Sanderford coached Clark-Heard at Western Kentucky, and she later joined Sanderford's staff at Nebraska as an assistant for a stint before he resigned due to health reasons.
"Michelle had sent her resume in because we had an opening," Pirtle said. "So I called Paul, and I trust Paul, and told him the kind of person with whom I'd like to work, and he just raved about her. Even though she was young, in the sense of coaching, he just said, 'She would work great with you.' So I brought her in and interviewed her, and we just clicked."
With Clark-Heard now on her staff for the 2002-03 season, Pirtle saw three of her players earn a first-team All-Conference USA selection: K.B. Sharp, Valerie King and Debbie Merrill. Sharp was the first Cincinnati player ever to play in the WNBA.
"It was just amazing to be a part of that," Clark-Heard said. "(Pirtle's) one of the best teachers I've ever been around. She just knew the game. She taught me so much."
Clark-Heard left Cincinnati to become the head coach at Kentucky State in 2005. After two years, she moved on to her alma mater, Western Kentucky.

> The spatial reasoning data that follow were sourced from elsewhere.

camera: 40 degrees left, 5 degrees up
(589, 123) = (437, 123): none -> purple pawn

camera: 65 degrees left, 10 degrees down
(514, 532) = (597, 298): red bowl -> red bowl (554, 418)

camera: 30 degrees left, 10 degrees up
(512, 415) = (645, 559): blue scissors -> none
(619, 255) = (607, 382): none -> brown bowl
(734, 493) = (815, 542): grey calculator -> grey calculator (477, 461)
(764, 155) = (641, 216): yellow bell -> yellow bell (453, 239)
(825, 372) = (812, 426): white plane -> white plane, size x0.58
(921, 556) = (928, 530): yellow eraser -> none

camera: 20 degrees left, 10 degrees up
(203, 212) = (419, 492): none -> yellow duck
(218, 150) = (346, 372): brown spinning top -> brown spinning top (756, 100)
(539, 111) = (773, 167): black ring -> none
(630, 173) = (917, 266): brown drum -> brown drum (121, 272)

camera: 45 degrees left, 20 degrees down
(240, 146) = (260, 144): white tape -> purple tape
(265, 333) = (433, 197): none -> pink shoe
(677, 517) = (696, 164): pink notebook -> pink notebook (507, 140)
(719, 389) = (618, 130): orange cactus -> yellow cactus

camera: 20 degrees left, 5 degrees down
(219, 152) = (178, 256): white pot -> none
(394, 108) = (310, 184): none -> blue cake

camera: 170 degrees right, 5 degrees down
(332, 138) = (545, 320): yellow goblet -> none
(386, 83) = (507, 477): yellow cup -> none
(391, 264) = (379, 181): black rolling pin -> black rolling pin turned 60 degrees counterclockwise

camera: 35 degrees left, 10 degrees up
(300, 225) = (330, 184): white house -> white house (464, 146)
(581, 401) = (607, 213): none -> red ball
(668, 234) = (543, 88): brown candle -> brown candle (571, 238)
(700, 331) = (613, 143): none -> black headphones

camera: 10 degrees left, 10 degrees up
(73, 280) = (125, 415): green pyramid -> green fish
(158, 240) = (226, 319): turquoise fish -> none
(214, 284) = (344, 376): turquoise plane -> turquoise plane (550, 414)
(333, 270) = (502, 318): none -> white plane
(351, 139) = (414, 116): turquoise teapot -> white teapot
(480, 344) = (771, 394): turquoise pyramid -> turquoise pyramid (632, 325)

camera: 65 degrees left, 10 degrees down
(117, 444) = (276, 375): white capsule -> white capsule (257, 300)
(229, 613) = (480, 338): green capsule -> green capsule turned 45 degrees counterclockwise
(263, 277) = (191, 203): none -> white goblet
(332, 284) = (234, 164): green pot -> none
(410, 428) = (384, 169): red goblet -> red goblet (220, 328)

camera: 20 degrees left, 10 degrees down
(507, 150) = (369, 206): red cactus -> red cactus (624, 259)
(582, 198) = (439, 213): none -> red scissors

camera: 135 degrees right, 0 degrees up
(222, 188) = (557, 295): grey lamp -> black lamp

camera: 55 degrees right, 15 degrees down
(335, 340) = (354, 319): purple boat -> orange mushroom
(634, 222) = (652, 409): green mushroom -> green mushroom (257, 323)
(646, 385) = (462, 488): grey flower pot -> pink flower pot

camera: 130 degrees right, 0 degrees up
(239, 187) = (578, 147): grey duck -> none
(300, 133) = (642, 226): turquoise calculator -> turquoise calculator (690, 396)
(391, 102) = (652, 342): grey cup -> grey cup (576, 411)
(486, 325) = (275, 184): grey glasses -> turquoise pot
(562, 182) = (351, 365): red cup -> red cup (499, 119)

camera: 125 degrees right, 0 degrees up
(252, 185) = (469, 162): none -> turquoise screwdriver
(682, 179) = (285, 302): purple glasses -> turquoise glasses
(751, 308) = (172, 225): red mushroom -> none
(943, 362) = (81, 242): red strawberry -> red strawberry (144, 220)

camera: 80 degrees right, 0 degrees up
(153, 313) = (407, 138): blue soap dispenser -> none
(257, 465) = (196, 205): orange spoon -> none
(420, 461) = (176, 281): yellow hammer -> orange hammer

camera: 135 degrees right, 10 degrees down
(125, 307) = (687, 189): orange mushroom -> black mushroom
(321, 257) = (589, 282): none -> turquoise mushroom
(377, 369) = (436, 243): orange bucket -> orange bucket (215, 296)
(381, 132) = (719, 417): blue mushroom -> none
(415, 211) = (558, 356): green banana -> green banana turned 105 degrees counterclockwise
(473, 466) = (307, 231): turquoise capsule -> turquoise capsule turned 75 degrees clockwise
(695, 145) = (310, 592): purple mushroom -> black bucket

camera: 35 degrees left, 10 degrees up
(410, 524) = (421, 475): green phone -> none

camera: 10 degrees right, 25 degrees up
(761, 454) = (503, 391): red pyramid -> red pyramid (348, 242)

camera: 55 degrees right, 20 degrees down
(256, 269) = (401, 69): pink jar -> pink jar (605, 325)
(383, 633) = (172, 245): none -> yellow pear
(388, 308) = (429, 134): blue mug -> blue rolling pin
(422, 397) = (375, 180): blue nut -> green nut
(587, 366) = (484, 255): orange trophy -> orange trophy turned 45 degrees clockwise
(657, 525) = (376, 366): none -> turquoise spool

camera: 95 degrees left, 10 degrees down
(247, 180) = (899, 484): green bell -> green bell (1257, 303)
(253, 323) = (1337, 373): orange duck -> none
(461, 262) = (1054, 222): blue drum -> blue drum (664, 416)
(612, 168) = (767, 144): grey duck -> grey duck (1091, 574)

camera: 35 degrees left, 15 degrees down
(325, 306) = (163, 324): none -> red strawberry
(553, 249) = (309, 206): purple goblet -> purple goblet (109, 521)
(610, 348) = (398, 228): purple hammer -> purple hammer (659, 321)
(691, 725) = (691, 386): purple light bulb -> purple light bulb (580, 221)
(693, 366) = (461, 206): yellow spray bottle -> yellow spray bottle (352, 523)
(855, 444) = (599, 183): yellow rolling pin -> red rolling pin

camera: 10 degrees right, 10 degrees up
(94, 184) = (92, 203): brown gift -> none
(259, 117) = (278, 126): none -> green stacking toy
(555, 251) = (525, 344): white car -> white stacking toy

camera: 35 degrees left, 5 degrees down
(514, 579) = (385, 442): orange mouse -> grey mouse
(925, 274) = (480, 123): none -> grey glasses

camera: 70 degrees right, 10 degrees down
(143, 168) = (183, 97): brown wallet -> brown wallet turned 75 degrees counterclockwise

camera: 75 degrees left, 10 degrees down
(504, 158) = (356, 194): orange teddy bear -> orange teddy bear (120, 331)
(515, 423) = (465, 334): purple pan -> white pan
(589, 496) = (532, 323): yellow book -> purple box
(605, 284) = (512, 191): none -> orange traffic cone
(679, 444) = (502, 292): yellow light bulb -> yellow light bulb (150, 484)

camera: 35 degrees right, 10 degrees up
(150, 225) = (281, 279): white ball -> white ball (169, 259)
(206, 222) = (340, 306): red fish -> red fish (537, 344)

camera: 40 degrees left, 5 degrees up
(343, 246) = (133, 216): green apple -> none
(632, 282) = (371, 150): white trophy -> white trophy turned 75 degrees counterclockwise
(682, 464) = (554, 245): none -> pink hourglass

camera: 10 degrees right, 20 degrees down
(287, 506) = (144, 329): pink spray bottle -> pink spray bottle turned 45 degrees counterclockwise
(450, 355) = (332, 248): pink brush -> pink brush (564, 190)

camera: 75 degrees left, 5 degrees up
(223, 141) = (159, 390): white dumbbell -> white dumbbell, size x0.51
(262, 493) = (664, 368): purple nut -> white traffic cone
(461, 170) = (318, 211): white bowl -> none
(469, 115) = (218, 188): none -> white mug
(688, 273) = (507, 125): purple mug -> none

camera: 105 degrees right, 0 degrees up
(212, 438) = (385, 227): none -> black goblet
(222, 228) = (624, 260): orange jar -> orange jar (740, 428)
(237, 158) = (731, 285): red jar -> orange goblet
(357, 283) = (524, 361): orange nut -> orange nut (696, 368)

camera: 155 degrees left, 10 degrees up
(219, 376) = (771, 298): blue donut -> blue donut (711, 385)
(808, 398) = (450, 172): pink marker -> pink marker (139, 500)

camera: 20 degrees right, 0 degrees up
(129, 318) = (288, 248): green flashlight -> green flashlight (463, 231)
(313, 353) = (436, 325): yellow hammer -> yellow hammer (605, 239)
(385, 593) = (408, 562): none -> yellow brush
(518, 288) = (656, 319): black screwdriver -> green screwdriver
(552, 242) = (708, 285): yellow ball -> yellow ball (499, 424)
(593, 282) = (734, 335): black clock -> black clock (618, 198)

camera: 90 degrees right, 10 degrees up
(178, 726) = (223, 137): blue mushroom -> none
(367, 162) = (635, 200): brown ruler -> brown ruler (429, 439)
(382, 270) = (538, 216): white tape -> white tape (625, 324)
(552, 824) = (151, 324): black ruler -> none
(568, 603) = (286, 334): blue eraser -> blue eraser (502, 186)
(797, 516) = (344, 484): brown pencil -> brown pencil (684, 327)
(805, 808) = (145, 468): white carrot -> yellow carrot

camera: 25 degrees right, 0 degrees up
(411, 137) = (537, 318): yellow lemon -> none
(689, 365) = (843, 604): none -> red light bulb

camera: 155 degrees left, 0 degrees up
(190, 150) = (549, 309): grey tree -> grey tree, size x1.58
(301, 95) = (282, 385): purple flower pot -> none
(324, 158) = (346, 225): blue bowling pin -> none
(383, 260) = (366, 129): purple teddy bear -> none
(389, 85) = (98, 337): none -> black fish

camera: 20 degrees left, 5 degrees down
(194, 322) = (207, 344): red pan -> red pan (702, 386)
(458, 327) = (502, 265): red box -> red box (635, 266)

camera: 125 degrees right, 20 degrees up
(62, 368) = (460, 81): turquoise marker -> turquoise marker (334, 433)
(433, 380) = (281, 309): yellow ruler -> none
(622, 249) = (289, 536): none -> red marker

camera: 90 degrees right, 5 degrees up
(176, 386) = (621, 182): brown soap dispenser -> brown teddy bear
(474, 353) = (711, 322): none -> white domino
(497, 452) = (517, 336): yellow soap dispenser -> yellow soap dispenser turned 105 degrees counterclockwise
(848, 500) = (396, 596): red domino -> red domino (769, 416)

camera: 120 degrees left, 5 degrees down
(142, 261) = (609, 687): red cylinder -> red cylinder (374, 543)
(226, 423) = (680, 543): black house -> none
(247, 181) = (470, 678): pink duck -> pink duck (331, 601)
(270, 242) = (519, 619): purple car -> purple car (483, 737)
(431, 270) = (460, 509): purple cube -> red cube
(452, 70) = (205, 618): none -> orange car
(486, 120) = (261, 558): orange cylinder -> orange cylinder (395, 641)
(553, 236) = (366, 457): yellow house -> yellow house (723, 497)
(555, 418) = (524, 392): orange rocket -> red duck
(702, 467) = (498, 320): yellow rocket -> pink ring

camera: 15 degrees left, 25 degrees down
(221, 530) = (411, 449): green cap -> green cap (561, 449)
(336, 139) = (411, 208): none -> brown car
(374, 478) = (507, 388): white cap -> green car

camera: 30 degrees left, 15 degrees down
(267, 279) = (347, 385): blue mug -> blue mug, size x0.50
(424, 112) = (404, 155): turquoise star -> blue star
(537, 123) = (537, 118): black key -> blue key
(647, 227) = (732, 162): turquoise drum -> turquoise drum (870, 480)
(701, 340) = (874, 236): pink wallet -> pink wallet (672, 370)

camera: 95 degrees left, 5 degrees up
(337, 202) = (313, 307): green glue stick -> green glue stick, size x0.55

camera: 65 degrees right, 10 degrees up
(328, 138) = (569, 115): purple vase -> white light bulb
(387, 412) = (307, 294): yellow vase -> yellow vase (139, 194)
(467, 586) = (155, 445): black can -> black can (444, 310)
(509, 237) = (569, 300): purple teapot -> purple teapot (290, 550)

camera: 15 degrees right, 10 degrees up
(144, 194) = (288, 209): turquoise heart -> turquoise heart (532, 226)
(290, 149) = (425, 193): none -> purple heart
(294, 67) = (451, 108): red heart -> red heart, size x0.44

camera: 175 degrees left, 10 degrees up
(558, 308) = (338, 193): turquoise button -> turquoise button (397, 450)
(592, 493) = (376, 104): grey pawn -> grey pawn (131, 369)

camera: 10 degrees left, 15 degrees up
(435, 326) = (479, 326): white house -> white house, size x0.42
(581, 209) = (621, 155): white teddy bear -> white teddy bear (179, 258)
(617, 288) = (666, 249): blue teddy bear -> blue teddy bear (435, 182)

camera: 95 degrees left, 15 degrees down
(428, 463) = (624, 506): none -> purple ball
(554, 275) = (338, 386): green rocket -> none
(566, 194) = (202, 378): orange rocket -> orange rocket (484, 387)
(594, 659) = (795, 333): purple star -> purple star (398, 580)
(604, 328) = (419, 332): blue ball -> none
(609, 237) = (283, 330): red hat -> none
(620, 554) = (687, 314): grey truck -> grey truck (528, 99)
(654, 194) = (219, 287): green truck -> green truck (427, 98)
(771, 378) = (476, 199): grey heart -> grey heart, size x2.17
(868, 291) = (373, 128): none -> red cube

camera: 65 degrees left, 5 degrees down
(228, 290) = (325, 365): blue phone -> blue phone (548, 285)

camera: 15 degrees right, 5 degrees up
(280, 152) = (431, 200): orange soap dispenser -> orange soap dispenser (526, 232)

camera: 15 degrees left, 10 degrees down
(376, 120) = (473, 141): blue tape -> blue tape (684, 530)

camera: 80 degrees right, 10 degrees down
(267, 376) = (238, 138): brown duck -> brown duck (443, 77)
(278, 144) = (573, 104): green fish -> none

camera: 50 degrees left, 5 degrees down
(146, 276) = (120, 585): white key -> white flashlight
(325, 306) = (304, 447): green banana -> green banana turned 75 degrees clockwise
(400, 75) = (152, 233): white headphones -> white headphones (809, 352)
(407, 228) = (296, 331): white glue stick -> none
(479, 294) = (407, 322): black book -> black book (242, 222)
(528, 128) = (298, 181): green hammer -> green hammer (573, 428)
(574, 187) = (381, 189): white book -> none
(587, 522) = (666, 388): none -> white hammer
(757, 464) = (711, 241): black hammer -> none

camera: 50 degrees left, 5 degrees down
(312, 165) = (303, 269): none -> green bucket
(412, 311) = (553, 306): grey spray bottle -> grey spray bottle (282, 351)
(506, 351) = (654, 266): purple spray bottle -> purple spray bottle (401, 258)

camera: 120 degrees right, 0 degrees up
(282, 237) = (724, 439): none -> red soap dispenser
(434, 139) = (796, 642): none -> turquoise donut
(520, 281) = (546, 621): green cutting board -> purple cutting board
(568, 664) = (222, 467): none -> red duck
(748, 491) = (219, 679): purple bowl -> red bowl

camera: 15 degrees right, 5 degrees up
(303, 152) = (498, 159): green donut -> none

In six seasons at WKU, Clark-Heard reached four NCAA tournaments, won four conference tournament championships and two regular-season conference titles while posting 154 wins. She became the second-fastest Western Kentucky women's coach to reach 100 victories.
Clark-Heard took over a WKU program that had a 9-21 record in 2011-12 and led the team to a 22-11 mark in her first season (2012-13). The 13-win improvement was the largest in the history of the Sun Belt Conference.
In March 2018, Clark-Heard decided to leave her alma mater and return to Cincinnati to become the program's newest head coach.
She received a congratulatory text from Pirtle.
"A lot of people wondered, 'Why Cincinnati?' Well, Cincinnati was like a second home to me because I felt like Laurie Pirtle had taken me in like one of her own when I was here," Clark-Heard said. "And when you start out fresh in your career, you remember those people that gave you that opportunity and that chance."
Pirtle retired in 2007 as the winningest coach in UC women's basketball history. Pirtle won more than 300 games and had four NCAA tournament appearances in 21 seasons at Cincinnati.
Pirtle has stopped by Clark-Heard's practices to talk with her players and has even made it to a few of her former assistant's games at Fifth Third Arena.
"I saw a little bit of me, to some level, in her while she was coaching," Pirtle said. "I told her that. She felt OK with me saying that."
Pirtle, who also was a three-year starter at Ohio State, was inducted into the Ohio Basketball Hall of Fame in 2012. But perhaps her greatest accomplishment was changing the perception and trajectory of women's basketball at Cincinnati.
"Without Laurie Pirtle, I'm not sitting here as the head coach because I would have never thought to think that Cincinnati women's basketball could be where it's going now and where it's going to be in the future," Clark-Heard said. "But she showed me that. All those years we were winning, we were top-25. We were winning big in Conference USA. She showed me that it could be done here."